Werkloosheid daalde snel onder laagopgeleiden

In 2001 had 65 procent van de 15-64-jarigen een betaalde baan. Hoogopgeleiden hebben vaker een baan dan laag opgeleiden. De afgelopen jaren is de werkloosheid echter het snelst gedaald onder laagopgeleiden. Onder mensen met alleen basisonderwijs is de werkloosheid gedaald van 17 procent in 1994 tot 6 procent in 2001.

Arbeidsdeelname van 15-64 jarigen naar geslacht, 2001

Hoe hoger opgeleid, hoe vaker betaald werk

Hoger opgeleiden zijn vaker actief op de arbeidsmarkt. Onder universitair geschoolden heeft bijna negen van de tien een baan, terwijl van de mensen die alleen de basisschool hebben doorlopen maar vier van de tien een baan heeft.

Vooral laagopgeleide vrouwen werken minder vaak

Binnen alle opleidingsniveaus is de arbeidsdeelname onder vrouwen lager dan onder mannen. De verschillen zijn het grootst tussen mannen en vrouwen met een vbo-opleiding en het kleinst onder universitair geschoolden.

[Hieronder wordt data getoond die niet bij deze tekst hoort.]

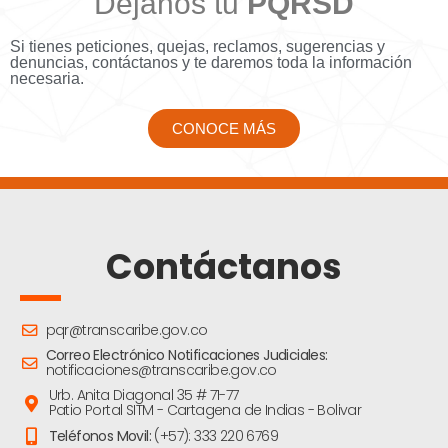
Déjanos tu
PQRSD
Si tienes peticiones, quejas, reclamos, sugerencias y
denuncias, contáctanos y te daremos toda la información
necesaria.
CONOCE MÁS
Contáctanos
pqr@transcaribe.gov.co
Correo Electrónico Notificaciones Judiciales:
notificaciones@transcaribe.gov.co
Urb. Anita Diagonal 35 # 71-77
Patio Portal SITM - Cartagena de Indias - Bolivar
Teléfonos Movil:
(+57): 333 220 6769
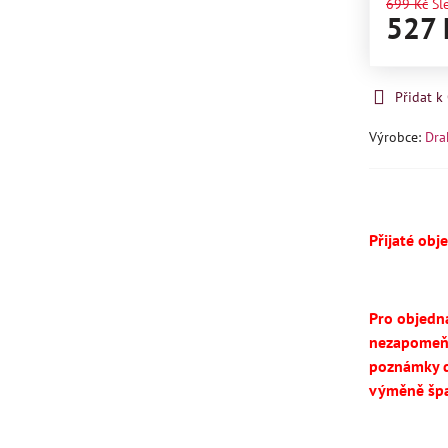
699 Kč
Sl
527 
Přidat 
Výrobce:
Dra
Přijaté obj
Pro objedn
nezapomeň
poznámky d
výměně špa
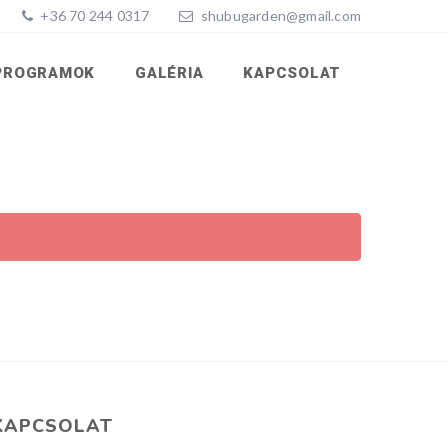
+36 70 244 0317
shubugarden@gmail.com
PROGRAMOK
GALÉRIA
KAPCSOLAT
KAPCSOLAT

Sinds 1991 zijn de verschillen in arbeidsdeelname tussen mannen en vrouwen afgenomen, met name onder mbo-ers, hbo-ers en universitair geschoolden.

Werkloosheid naar opleidingsniveau, 1994 en 2001

Werkloosheid daalt ongeacht opleidingsniveau

In het begin van de jaren negentig liep de werkloosheid op tot acht procent van de 15-64 jarigen in 1994. Daarna is het percentage werklozen gestaag gedaald tot drie procent in 2001. Deze daling is terug te zien binnen alle opleidingsniveaus.

Bij laagopgeleiden sterkste daling

Onder mensen met alleen basisonderwijs of een havo of vwo diploma is de werkloosheid sterk gedaald. Onder universitair geschoolden, hbo-ers, mbo-ers en vbo-ers is de werkloosheid minder gedaald, maar dit zijn ook de groepen waar werkloosheid het minst voorkomt. Met name onder mbo’ers is de werkloosheid erg laag. De verschillen tussen de onderwijsniveaus zijn steeds kleiner geworden. Wel is de werkloosheid onder mensen met alleen basisonderwijs met zes procent nog steeds groot.